The Hong Kong Monetary Authority issued a circular to push banks to encourage inoculation amongst its staff as the city continues to struggle with widespread resistance to vaccination.
Banks are required to «identify and draw up a list of designated staff expected to receive inoculation», according to HKMA deputy chief executive Arthur Yuen in a circular urging banks to encourage more vaccination.
Staff highlighted include those in branch operations, wealth management, commercial banking as well as those in critical IT, data center, treasury and settlement operations.
Staff included on the list, which is required to be submitted within two weeks, should undergo their first coronavirus test by June 30 if they have not already taken the first vaccination dose.
Financial Sector Push
Major companies throughout the city have been offering various benefits such as cash payouts to encourage more vaccination.

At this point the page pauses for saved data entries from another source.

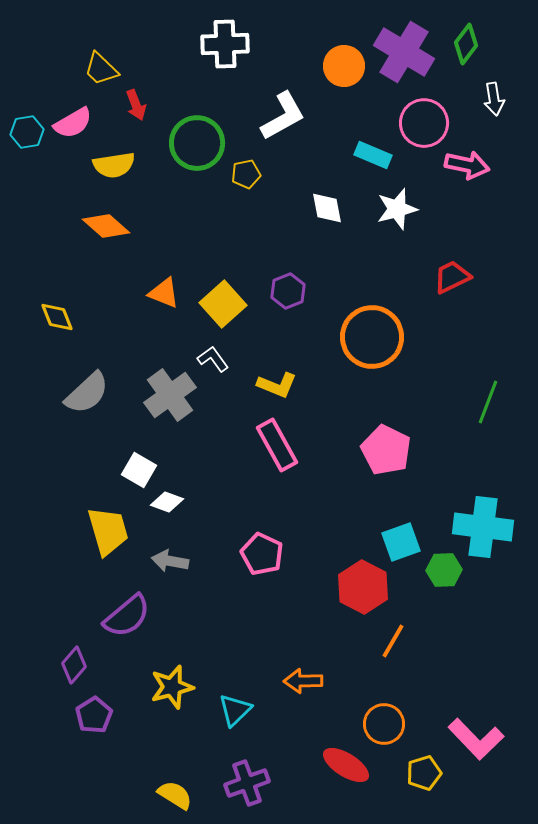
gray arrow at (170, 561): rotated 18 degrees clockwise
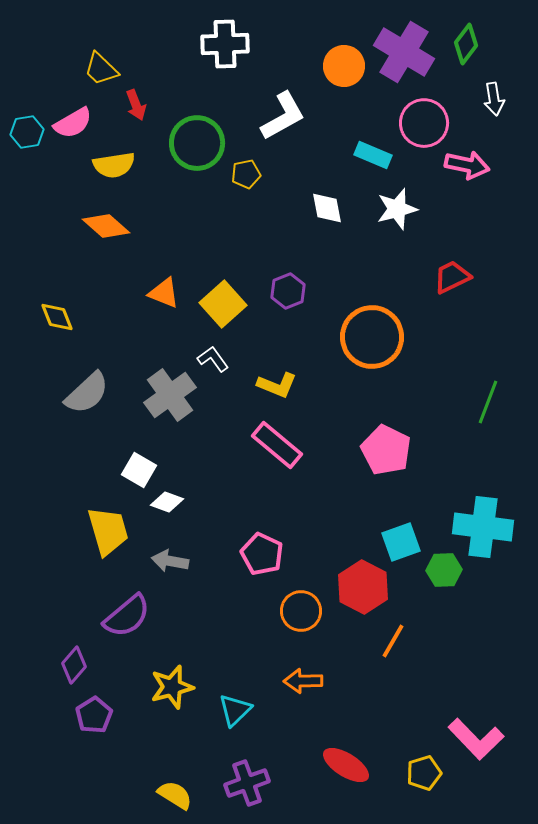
pink rectangle at (277, 445): rotated 21 degrees counterclockwise
orange circle at (384, 724): moved 83 px left, 113 px up
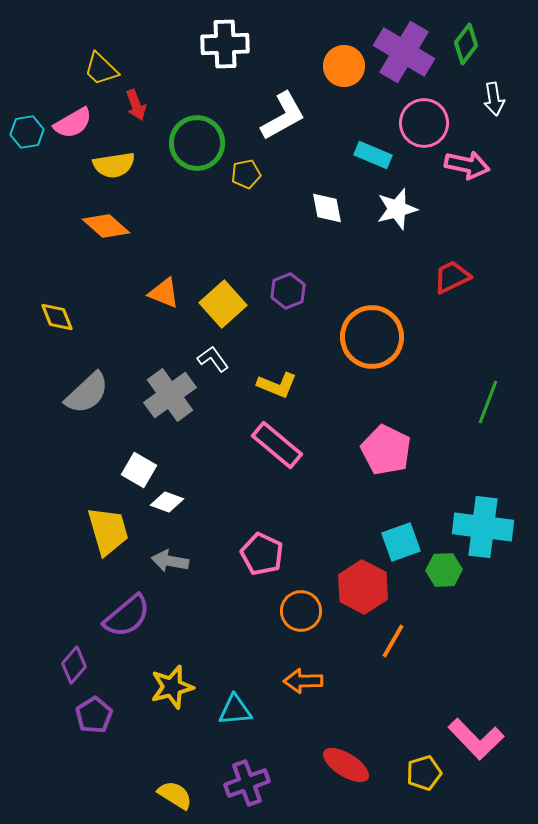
cyan triangle at (235, 710): rotated 39 degrees clockwise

Within the financial sector, HSBC said that Hong Kong-based employees would be entitled to one day off per dose of vaccine received – a benefit entitled to even previously vaccinated staff.
Low Vaccination Rate
Despite the efforts, Hong Kong’s full vaccination rate – 13.5 percent of the population, according to the Oxford Coronavirus Government Response Tracker – remains relatively low due to local resistance driven by issues like government distrust.
This has led authorities to even roll out a vaccine lottery with a chance to win a $1.4 million apartment in the world’s least affordable property market.
«If our vaccination rate continues to lag behind other major international financial hubs like New York, London or Singapore, this could even impact on our competitiveness as an international financial center when other major financial centers allow free travel with herd immunity when Hong Kong cannot,» said HKMA chief executive Eddie Yue in a separate statement. «This is a real and looming threat that Hong Kong cannot afford to overlook.»